The theses of comrade Zinoviev answer this question thus: “The economic world crisis’ is sharpening, unemployment is increasing, capital is taking the offensive and endeavours to press down the standard of life of the proletariat.” Also a war is inevitable. For these reasons, the working class is going more to the left. The reformist illusions are destroyed. The broad workmen’s circles begin for the first time to prize the Communist vanguard… and therefore… one must form a united front with Scheidemann.
The end does not correspond with the beginning. We would not be just unless we added a few more grounds which comrade Zinoviev adds in his defence of the united front. He makes a wonderful discovery: “The working class strives towards unity. And how can it do otherwise than through a united front with Scheidemann?!!!
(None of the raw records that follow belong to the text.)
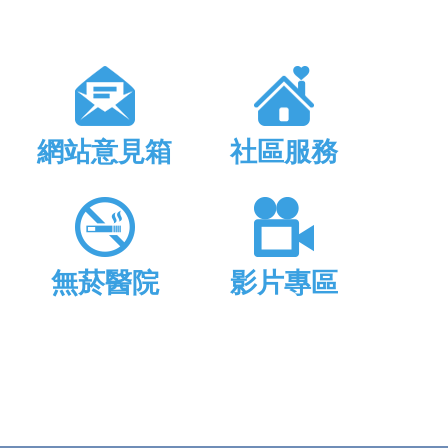
網站意見箱
社區服務
無菸醫院
影片專區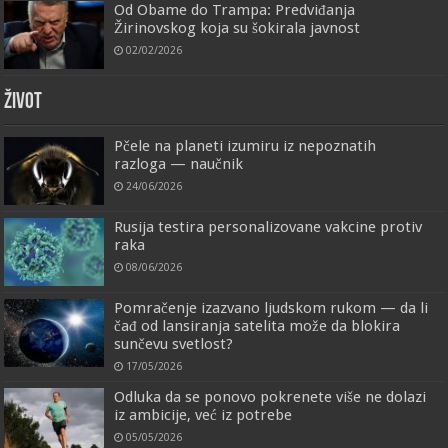
Od Obame do Trampa: Predviđanja
Žirinovskog koja su šokirala javnost
02/02/2026
ŽIVOT
Pčele na planeti izumiru iz nepoznatih
razloga — naučnik
24/06/2026
Rusija testira personalizovane vakcine protiv
raka
08/06/2026
Pomračenje izazvano ljudskom rukom — da li
čađ od lansiranja satelita može da blokira
sunčevu svetlost?
17/05/2026
Odluka da se ponovo pokrenete više ne dolazi
iz ambicije, već iz potrebe
05/05/2026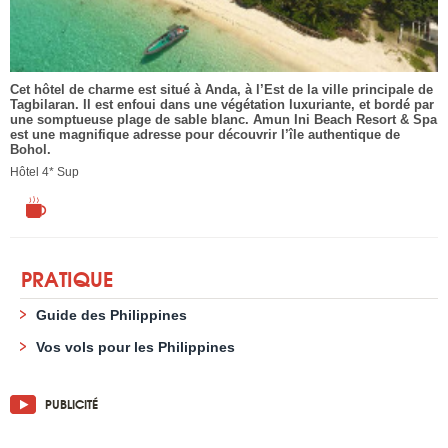
Cet hôtel de charme est situé à Anda, à l’Est de la ville principale de
Tagbilaran. Il est enfoui dans une végétation luxuriante, et bordé par
une somptueuse plage de sable blanc. Amun Ini Beach Resort & Spa
est une magnifique adresse pour découvrir l’île authentique de
Bohol.
Hôtel 4* Sup
PRATIQUE
Guide des Philippines
Vos vols pour les Philippines
PUBLICITÉ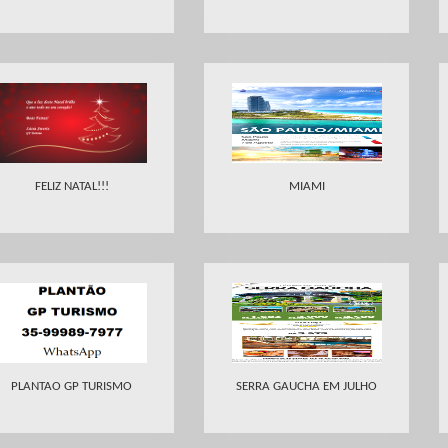
FELIZ NATAL!!!
MIAMI
PLANTAO GP TURISMO
SERRA GAUCHA EM JULHO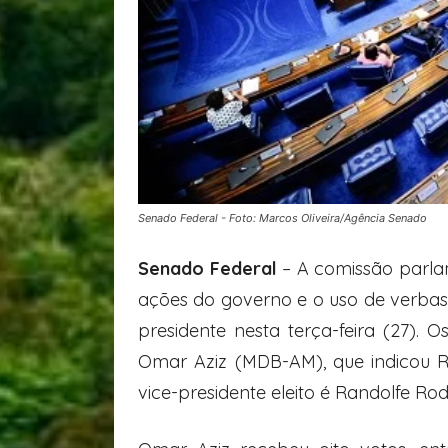
Senado Federal - Foto: Marcos Oliveira/Agência Senado
Senado Federal
– A comissão parlam
ações do governo e o uso de verbas 
presidente nesta terça-feira (27).
Omar Aziz (MDB-AM), que indicou R
vice-presidente eleito é Randolfe Ro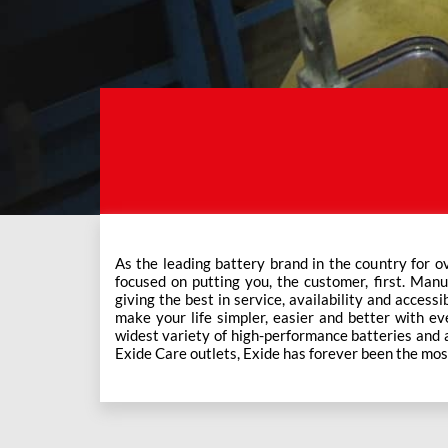
As the leading battery brand in the country for o
This ever-increasing network of Exide Care outle
focused on putting you, the customer, first. Manu
giving the best in service, availability and accessi
make your life simpler, easier and better with eve
widest variety of high-performance batteries and a f
Exide Care outlets, Exide has forever been the mos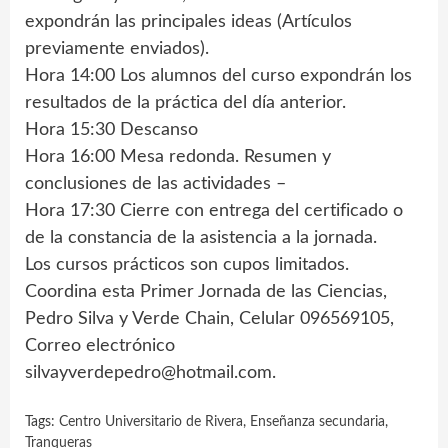
expondrán las principales ideas (Artículos
previamente enviados).
Hora 14:00 Los alumnos del curso expondrán los
resultados de la práctica del día anterior.
Hora 15:30 Descanso
Hora 16:00 Mesa redonda. Resumen y
conclusiones de las actividades –
Hora 17:30 Cierre con entrega del certificado o
de la constancia de la asistencia a la jornada.
Los cursos prácticos son cupos limitados.
Coordina esta Primer Jornada de las Ciencias,
Pedro Silva y Verde Chain, Celular 096569105,
Correo electrónico
silvayverdepedro@hotmail.com
.
Tags:
Centro Universitario de Rivera
,
Enseñanza secundaria
,
Tranqueras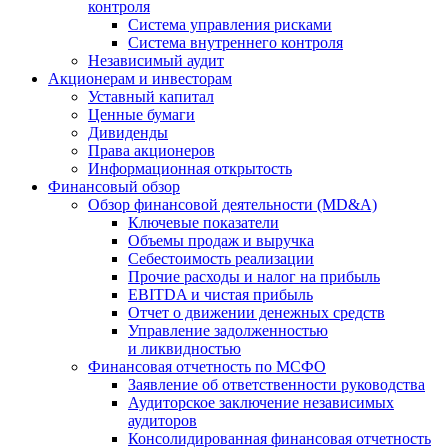
контроля
Система управления рисками
Система внутреннего контроля
Независимый аудит
Акционерам и инвесторам
Уставный капитал
Ценные бумаги
Дивиденды
Права акционеров
Информационная открытость
Финансовый обзор
Обзор финансовой деятельности (MD&A)
Ключевые показатели
Объемы продаж и выручка
Себестоимость реализации
Прочие расходы и налог на прибыль
EBITDA и чистая прибыль
Отчет о движении денежных средств
Управление задолженностью
и ликвидностью
Финансовая отчетность по МСФО
Заявление об ответственности руководства
Аудиторское заключение независимых
аудиторов
Консолидированная финансовая отчетность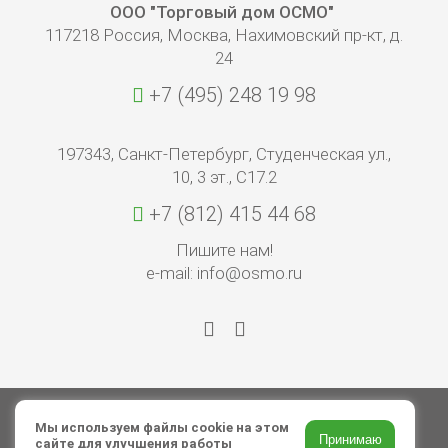
ООО "Торговый дом ОСМО"
117218 Россия, Москва, Нахимовский пр-кт, д.
24
+7 (495) 248 19 98
197343, Санкт-Петербург, Студенческая ул.,
10, 3 эт., С17.2
+7 (812) 415 44 68
Пишите нам!
e-mail: info@osmo.ru
© 2026 ООО «Торговый дом ОСМО»
Мы используем файлы cookie на этом
Принимаю
сайте для улучшения работы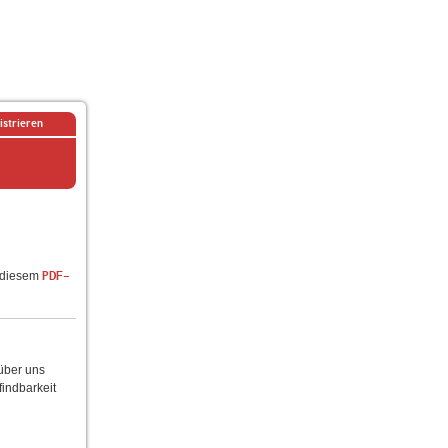
istrieren
n diesem
PDF-
 über uns
findbarkeit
Every conscious worker to whom the interests of his class and of the world revolution is not foreign, can ask: Is it only now, in the movement when the necessity of united front is supported, that the working class has desired to become united? Everyone who has lived in the moment of the appearance of the working class on the arena of political struggle, knows the desperation which rises in every workman: why do the Mensheviki, Bolsheviki, the Social-Revolutionaries and the members of the Workers’ Party fight one another? They all want the best for the people. Then what do they fight each other for? Every workman lives in this doubt. But what conclusion must one draw from that? It is necessary to organise and lead the working class into a self-dependent class-party, in which act one must place oneself in antagonism to all other parties. That our petty-bourgeois prejudices must be laid aside, was correct. It is true also until today. We must prepare the working- class in all capitalist countries where the era for social revolution has arrived, for open armed attack, exactly against International Menshevism and Social-Revolutionaries. In this case the experiences of the Russian Revolution must be considered. It must be tightly hammered into the working class of the whole world that they, the Socialists of the Second and Two-and-a-half Internationals are at the head of counter-revolution and will continue to remain there. The propaganda of united front together with the social traitors of all shades attempts to convince that the latter also fight for and not against Socialism.